## AIM OF THE EXERCISE
In the material below, please retype the lines from the very first through the one with "orange select_region(61, 292, 110, 345)", exactly and without pictures.

[SUPPLIED MATERIAL — start]

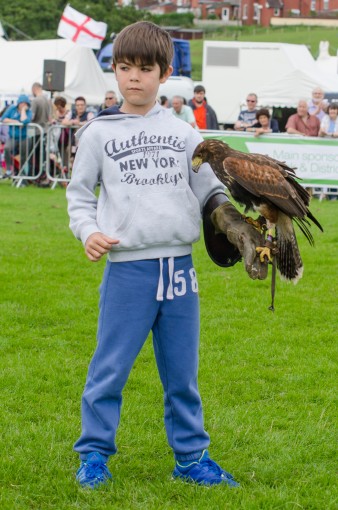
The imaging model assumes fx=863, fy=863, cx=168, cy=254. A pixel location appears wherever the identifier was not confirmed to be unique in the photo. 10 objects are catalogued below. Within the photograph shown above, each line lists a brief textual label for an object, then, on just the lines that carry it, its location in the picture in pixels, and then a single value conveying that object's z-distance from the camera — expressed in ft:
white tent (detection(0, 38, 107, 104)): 85.35
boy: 11.27
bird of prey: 11.51
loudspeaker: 62.23
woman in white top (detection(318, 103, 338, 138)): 49.49
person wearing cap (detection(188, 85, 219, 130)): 55.72
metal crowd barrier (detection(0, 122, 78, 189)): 55.11
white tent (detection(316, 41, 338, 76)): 102.21
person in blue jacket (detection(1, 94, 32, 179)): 55.88
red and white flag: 97.40
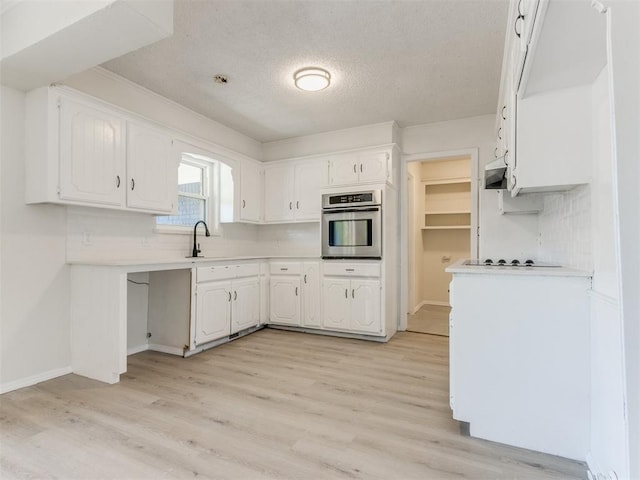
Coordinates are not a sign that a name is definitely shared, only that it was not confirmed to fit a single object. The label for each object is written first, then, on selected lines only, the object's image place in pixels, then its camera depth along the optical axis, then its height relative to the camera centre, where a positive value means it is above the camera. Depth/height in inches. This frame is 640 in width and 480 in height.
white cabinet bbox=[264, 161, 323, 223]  176.9 +28.9
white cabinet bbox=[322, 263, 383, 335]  149.9 -24.6
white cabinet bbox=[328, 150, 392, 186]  160.7 +37.5
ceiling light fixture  114.4 +57.8
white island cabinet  66.9 -23.8
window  159.5 +26.8
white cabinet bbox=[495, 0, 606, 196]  53.2 +30.1
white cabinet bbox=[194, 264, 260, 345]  131.8 -24.1
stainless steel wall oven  151.3 +9.1
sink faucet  153.1 +4.2
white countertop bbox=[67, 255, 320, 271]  101.2 -6.0
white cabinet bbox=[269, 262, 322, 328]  163.3 -24.6
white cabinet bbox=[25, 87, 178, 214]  98.0 +29.5
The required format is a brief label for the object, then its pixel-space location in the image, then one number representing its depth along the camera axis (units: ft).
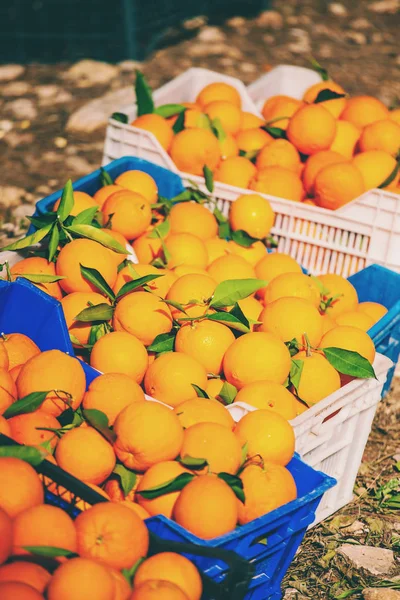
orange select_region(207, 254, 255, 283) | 8.16
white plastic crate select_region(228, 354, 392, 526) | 6.63
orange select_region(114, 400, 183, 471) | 5.59
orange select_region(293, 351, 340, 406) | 6.97
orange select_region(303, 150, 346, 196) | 9.84
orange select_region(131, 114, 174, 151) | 10.36
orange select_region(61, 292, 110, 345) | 7.30
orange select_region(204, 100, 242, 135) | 10.66
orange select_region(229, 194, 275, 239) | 9.28
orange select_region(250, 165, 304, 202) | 9.72
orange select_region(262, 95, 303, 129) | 10.97
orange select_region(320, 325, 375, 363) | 7.32
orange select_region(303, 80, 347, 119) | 11.10
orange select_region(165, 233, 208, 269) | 8.37
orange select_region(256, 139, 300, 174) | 10.07
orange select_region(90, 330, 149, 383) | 6.71
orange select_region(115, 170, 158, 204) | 9.34
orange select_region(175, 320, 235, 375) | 6.96
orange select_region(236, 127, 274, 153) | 10.63
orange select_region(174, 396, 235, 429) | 6.10
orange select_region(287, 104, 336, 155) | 10.09
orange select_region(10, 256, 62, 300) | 7.70
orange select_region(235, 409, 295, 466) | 5.91
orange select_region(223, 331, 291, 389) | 6.70
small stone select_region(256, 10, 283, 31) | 20.87
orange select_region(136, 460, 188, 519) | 5.49
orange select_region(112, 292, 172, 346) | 7.09
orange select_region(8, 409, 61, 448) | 5.75
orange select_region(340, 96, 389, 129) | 10.75
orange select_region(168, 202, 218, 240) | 9.08
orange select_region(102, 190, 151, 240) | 8.54
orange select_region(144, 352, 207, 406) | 6.56
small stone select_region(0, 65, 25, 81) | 17.38
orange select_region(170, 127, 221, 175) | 9.92
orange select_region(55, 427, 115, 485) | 5.61
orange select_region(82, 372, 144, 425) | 6.08
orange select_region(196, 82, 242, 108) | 11.35
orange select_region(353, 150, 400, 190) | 9.76
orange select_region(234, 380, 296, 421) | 6.49
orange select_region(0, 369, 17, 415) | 6.13
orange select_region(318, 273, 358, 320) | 8.48
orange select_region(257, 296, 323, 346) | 7.32
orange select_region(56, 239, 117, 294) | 7.47
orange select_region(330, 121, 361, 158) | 10.47
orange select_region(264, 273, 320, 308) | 7.91
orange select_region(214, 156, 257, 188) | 10.00
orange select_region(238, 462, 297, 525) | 5.56
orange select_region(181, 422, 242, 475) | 5.63
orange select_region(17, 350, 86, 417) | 6.14
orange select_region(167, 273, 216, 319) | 7.27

[SUPPLIED MATERIAL — finish]

## ANSWER BELOW
The imaging model assumes fx=863, fy=863, cx=168, cy=254. A pixel location appears wherever the identifier was not confirmed to be unique in the photo. 10 objects are catalogued below. Within the photograph shown above, each line lists a brief textual label for an object, then, on just the lines that carry it, its location in the picture in pixels, and then a single value conveying that object's z-distance from the camera — expressed in ft:
white tent (detection(0, 38, 107, 104)): 85.35
boy: 11.27
bird of prey: 11.51
loudspeaker: 62.23
woman in white top (detection(318, 103, 338, 138)): 49.49
person wearing cap (detection(188, 85, 219, 130)): 55.72
metal crowd barrier (detection(0, 122, 78, 189)): 55.11
white tent (detection(316, 41, 338, 76)): 102.21
person in blue jacket (detection(1, 94, 32, 179)): 55.88
red and white flag: 97.40
Coordinates are not a sign that a name is definitely shared, only that it was not confirmed to fit a single object. The label for each object is written first, then, on selected lines only, the object's image place in pixels, then its camera depth along the optical axis, then its height relative to the camera centre, where a positive value means it is above the camera. Depth/height in inches. This frame is 640 in width and 480 in height.
white cabinet bbox=[264, 161, 323, 223]  176.9 +28.9
white cabinet bbox=[322, 263, 383, 335]  149.9 -24.6
white cabinet bbox=[328, 150, 392, 186]  160.7 +37.5
ceiling light fixture  114.4 +57.8
white island cabinet  66.9 -23.8
window  159.5 +26.8
white cabinet bbox=[495, 0, 606, 196]  53.2 +30.1
white cabinet bbox=[194, 264, 260, 345]  131.8 -24.1
stainless steel wall oven  151.3 +9.1
sink faucet  153.1 +4.2
white countertop bbox=[67, 255, 320, 271]  101.2 -6.0
white cabinet bbox=[269, 262, 322, 328]  163.3 -24.6
white cabinet bbox=[25, 87, 178, 214]  98.0 +29.5
The required format is a brief label for the object, then its pixel-space location in the image, then one number representing its depth along the camera axis (units: ft).
orange select_region(207, 254, 255, 283) | 8.16
white plastic crate select_region(228, 354, 392, 526) | 6.63
orange select_region(114, 400, 183, 471) | 5.59
orange select_region(293, 351, 340, 406) | 6.97
orange select_region(303, 150, 346, 196) | 9.84
orange select_region(131, 114, 174, 151) | 10.36
orange select_region(61, 292, 110, 345) | 7.30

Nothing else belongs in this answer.